[Task A]
Please copy the listing below from its first line through the line containing "play to the role of the Confucius I", with both of those lines included.

[Excerpt to read]
____
Tuesday, 10 March 2026

The ECHR’s Procrustean bed: A final call for perspective in the Chișinău process

By Alice Donald and Andrew Forde


In Greek mythology, Procrustes made visitors fit his bed by either stretching them or cutting off their legs. Sure, they would “fit” the bed, but at what cost? Applying an arbitrary approach to a complex problem and ignoring the harm that may result, Council of Europe governments are building their own Procrustean bed.

 

Member states will meet in Chișinău in May to adopt a political declaration on migration and the European Convention on Human Rights. It marks the first time that states have embarked on a process that, judging by its origins and conduct, can only result in a regression in human rights protection for certain (still ill-defined) categories of migrants and perhaps, in time, for everyone.

 

The process stems from an Informal Ministerial Conference on 10 December 2025, where states instructed the Steering Committee for Human Rights (CDDH) to prepare elements for the political declaration (see the latest iteration here). Following meetings in January and February, and another on 10-12 March, the CDDH must report back by 22 March so that Ambassadors can finalise the declaration before the Committee of Ministers (CM) meets on 14-15 May 2026.

 

Much has been written about the Chișinău process and the letter of nine of May 2025 and Joint Statement of 27 states issued in December, which effectively set its agenda; see our submission to the CDDH, analyses of the process (Acconciamessa, Donald and Forde, Glas, Krommendijk and Möller) and commentaries focusing on the risk of weakening Article 3 in expulsion cases (Fikfak, Mavronicola). 

 

Here, we argue that the process has not escaped its problematic origins in the politicised sniping at the Court from various capitals. It has been rushed and exclusionary, and brings greater risks than benefits for a system already under pressure. The result has been a narrative driven by certain states without a clear evidential basis, with many silent states yet to reveal their hand publicly. We urge member states to use the remaining weeks to build on points of progress and minimise the scope for unintended consequences, transforming the Chișinău Declaration into something constructive for the Convention system and states alike.

 

Comparison with Interlaken

The Chișinău process compares unfavourably with the Interlaken process from 2010-2020. Interlaken had a clear and constructive purpose “reinforcing the effectiveness and sustainability of the Convention system”. While its impact was mixed, and some states used it as a venue to challenge the authority of the European Court of Human Rights, it had a solid evidential basis: the unsustainable caseload in Strasbourg caused by states’ failure to fully implement the Convention and the Court’s judgments.

 

The Interlaken process also allowed for participation by civil society and national human rights institutions (NHRIs), including through the CDDH and its subcommittees. High-level conferences stressed the importance of external consultation, which in turn influenced the declarations, notably Brighton in 2012 and Copenhagen in 2018.

 

A rushed and politicised process

By contrast, the Chișinău process is unusually compressed. In October 2025, the Secretary General proposed a high-level conference and the adoption of a declaration in 2026, but this did not bind states to a May deadline, which was set by Ministers at the 10 December meeting amid growing political pressure from some states. The timetable – less than six months from start to finish – was unduly short to consider such consequential issues and has made it difficult for external stakeholders to contribute (although we acknowledge, and appreciate, that our unsolicited submission was informally circulated to CDDH members). It has also largely precluded consultation or parliamentary deliberation at national level. The “very short deadline” also led the CDDH to decide, unusually, that comments submitted by participants and observers would only be discussed when supported by the delegation of a member state.
____
[Data to process]
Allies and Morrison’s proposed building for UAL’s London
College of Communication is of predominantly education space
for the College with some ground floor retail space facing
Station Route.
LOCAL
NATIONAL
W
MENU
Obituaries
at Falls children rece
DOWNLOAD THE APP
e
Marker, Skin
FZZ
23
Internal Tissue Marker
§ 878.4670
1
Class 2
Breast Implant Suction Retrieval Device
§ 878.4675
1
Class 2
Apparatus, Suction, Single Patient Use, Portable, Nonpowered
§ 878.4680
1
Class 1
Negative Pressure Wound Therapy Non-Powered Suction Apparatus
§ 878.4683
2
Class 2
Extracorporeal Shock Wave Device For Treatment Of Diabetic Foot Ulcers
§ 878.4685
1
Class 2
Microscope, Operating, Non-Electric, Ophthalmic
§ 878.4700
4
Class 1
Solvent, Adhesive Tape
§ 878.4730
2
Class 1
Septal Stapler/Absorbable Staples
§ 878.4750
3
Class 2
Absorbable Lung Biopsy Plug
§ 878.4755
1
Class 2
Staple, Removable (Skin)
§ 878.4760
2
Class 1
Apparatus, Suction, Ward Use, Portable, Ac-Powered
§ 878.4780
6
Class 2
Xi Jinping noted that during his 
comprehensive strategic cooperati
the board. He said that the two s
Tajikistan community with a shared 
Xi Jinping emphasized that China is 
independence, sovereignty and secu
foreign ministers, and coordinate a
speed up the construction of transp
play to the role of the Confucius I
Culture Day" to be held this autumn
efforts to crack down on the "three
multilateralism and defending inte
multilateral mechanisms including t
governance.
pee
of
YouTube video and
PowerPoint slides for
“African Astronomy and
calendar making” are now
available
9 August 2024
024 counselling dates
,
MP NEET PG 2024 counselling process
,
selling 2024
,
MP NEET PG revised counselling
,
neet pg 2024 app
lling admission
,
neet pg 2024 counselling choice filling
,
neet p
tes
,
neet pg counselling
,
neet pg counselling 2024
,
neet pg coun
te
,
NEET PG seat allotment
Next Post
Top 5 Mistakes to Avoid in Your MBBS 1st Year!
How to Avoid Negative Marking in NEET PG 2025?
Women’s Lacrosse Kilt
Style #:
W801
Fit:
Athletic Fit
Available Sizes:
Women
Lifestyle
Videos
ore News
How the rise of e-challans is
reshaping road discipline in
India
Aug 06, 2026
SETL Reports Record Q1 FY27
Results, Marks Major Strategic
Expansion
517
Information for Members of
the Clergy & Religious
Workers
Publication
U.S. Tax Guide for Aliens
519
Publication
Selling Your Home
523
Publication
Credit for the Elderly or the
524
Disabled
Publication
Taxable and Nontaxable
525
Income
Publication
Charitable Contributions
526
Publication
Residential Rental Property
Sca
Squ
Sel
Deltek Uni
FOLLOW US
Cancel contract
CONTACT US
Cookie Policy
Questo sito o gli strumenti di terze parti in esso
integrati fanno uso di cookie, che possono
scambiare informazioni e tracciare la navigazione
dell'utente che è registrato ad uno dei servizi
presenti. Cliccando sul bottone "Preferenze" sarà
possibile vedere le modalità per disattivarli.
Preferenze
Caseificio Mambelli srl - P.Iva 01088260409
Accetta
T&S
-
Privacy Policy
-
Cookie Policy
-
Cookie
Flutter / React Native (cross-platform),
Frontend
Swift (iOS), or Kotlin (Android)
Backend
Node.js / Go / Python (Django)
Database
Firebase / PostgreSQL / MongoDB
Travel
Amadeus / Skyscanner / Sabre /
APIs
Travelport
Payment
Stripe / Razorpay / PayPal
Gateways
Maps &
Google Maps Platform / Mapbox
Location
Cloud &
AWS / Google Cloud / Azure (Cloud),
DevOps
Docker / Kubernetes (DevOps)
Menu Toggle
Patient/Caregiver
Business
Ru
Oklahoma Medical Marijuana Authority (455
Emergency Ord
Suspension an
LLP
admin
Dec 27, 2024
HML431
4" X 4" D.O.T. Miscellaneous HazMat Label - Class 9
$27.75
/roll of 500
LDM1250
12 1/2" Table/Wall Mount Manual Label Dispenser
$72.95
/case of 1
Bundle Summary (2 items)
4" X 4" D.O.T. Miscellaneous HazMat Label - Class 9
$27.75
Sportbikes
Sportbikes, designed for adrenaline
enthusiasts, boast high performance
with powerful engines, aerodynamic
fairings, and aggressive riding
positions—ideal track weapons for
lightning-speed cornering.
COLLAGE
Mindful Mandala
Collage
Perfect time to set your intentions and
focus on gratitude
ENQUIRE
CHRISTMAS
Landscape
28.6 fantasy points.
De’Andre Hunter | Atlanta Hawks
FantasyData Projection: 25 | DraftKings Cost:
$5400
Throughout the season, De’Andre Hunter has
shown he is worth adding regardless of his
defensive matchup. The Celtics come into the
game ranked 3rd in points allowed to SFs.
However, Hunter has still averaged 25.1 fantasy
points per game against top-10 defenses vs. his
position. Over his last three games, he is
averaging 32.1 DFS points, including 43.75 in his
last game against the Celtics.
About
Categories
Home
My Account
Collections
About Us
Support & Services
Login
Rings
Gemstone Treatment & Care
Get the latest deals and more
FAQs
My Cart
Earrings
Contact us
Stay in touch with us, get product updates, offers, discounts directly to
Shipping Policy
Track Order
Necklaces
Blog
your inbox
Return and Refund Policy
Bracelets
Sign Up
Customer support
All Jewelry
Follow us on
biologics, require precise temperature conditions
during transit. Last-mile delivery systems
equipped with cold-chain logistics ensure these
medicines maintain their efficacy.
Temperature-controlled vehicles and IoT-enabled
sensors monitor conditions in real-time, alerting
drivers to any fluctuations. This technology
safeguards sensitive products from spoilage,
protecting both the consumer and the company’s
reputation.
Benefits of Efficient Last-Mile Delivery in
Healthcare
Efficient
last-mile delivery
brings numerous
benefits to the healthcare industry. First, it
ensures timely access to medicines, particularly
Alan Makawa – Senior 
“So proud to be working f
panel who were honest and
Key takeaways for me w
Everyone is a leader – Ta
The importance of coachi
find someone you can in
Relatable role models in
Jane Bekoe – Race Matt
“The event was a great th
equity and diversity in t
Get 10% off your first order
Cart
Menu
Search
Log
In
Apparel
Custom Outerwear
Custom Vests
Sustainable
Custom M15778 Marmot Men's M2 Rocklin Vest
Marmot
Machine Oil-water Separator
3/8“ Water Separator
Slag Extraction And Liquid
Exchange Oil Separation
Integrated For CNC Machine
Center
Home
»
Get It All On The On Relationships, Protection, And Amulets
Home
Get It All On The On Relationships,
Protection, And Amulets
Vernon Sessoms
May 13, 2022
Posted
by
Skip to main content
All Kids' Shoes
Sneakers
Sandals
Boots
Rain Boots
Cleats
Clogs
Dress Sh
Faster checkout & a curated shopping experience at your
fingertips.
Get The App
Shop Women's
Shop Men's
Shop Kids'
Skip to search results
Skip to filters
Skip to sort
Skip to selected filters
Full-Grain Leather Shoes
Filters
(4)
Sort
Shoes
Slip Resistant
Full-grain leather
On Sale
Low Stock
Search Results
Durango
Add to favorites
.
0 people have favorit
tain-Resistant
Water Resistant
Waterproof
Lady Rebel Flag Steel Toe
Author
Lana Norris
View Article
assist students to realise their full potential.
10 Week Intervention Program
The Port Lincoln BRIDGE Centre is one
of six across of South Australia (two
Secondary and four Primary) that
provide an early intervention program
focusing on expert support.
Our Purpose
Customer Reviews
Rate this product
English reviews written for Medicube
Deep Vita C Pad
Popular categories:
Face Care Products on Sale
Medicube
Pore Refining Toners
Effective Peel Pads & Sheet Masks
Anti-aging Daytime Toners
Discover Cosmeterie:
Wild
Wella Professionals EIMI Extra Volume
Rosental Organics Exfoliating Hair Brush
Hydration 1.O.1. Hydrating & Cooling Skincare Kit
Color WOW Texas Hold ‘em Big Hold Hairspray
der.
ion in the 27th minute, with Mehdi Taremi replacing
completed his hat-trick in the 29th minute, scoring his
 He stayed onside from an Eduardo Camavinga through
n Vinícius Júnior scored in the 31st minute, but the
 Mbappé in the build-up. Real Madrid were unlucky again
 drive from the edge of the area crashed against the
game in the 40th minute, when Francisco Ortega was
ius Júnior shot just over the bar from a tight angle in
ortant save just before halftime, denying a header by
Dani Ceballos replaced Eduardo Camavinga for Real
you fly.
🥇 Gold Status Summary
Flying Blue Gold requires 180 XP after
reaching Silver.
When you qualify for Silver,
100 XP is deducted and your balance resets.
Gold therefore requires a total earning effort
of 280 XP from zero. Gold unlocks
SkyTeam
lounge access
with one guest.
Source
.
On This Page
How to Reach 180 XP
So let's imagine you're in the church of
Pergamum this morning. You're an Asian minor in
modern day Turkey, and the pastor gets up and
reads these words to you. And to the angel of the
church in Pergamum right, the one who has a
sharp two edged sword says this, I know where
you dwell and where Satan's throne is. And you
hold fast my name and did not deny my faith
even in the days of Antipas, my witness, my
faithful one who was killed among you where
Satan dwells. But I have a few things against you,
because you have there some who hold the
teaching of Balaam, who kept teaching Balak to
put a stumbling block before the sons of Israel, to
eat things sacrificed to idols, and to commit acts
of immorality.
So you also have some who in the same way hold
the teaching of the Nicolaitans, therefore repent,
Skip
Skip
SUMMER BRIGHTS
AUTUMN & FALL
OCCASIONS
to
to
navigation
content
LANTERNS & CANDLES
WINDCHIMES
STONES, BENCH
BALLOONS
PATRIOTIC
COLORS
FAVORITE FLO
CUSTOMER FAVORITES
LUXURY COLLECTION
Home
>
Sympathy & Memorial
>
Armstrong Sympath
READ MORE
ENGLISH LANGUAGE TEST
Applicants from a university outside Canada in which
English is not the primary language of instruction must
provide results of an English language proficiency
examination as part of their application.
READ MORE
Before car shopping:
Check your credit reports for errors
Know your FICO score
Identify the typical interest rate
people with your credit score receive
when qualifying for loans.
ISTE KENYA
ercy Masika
____
[Task B]
According to the commentary on the Chișinău process above, by what date must the CDDH report back?

[Response A]
Allies and Morrison’s proposed building for UAL’s London
College of Communication is of predominantly education space
for the College with some ground floor retail space facing
Station Route.
LOCAL
NATIONAL
W
MENU
Obituaries
at Falls children rece
DOWNLOAD THE APP
e
Marker, Skin
FZZ
23
Internal Tissue Marker
§ 878.4670
1
Class 2
Breast Implant Suction Retrieval Device
§ 878.4675
1
Class 2
Apparatus, Suction, Single Patient Use, Portable, Nonpowered
§ 878.4680
1
Class 1
Negative Pressure Wound Therapy Non-Powered Suction Apparatus
§ 878.4683
2
Class 2
Extracorporeal Shock Wave Device For Treatment Of Diabetic Foot Ulcers
§ 878.4685
1
Class 2
Microscope, Operating, Non-Electric, Ophthalmic
§ 878.4700
4
Class 1
Solvent, Adhesive Tape
§ 878.4730
2
Class 1
Septal Stapler/Absorbable Staples
§ 878.4750
3
Class 2
Absorbable Lung Biopsy Plug
§ 878.4755
1
Class 2
Staple, Removable (Skin)
§ 878.4760
2
Class 1
Apparatus, Suction, Ward Use, Portable, Ac-Powered
§ 878.4780
6
Class 2
Xi Jinping noted that during his 
comprehensive strategic cooperati
the board. He said that the two s
Tajikistan community with a shared 
Xi Jinping emphasized that China is 
independence, sovereignty and secu
foreign ministers, and coordinate a
speed up the construction of transp
play to the role of the Confucius I

[Response B]
By 22 March.